WHAT THE EXERCISE ASKS: What lines in the data hold the string "available"? Show them.

DATASET ENTRIES:

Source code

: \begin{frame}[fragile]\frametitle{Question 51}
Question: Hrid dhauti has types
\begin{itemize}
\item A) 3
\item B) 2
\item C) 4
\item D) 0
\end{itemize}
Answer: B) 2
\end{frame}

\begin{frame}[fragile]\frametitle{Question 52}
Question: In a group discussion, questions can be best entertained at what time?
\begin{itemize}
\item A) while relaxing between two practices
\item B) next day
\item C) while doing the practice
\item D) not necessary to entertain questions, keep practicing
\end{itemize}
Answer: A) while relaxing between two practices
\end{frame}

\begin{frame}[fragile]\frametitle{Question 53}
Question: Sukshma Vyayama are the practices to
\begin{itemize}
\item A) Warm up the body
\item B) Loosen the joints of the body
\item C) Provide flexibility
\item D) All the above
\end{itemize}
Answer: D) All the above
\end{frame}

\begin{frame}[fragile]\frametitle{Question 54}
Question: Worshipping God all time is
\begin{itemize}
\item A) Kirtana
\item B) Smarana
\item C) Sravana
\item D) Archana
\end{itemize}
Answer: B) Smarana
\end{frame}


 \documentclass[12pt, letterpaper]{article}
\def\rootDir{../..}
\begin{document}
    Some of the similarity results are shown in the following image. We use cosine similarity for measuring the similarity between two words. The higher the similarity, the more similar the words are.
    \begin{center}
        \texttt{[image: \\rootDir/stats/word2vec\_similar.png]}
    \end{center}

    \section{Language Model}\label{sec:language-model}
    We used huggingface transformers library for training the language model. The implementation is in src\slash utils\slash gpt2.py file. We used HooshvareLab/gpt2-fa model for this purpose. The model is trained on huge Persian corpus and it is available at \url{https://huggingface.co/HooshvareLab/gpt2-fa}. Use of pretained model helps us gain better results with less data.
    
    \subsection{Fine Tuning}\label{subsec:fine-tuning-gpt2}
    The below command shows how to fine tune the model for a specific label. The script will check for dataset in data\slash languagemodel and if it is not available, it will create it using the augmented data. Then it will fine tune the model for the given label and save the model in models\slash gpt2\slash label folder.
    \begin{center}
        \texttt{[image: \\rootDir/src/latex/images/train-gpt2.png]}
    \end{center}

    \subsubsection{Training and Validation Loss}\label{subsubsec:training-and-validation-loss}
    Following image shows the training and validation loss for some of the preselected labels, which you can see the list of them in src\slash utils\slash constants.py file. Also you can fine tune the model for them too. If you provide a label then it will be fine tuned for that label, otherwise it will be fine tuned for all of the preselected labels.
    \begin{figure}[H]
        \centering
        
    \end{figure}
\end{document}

ANSWER SPACE:
    We used huggingface transformers library for training the language model. The implementation is in src\slash utils\slash gpt2.py file. We used HooshvareLab/gpt2-fa model for this purpose. The model is trained on huge Persian corpus and it is available at \url{https://huggingface.co/HooshvareLab/gpt2-fa}. Use of pretained model helps us gain better results with less data.
    The below command shows how to fine tune the model for a specific label. The script will check for dataset in data\slash languagemodel and if it is not available, it will create it using the augmented data. Then it will fine tune the model for the given label and save the model in models\slash gpt2\slash label folder.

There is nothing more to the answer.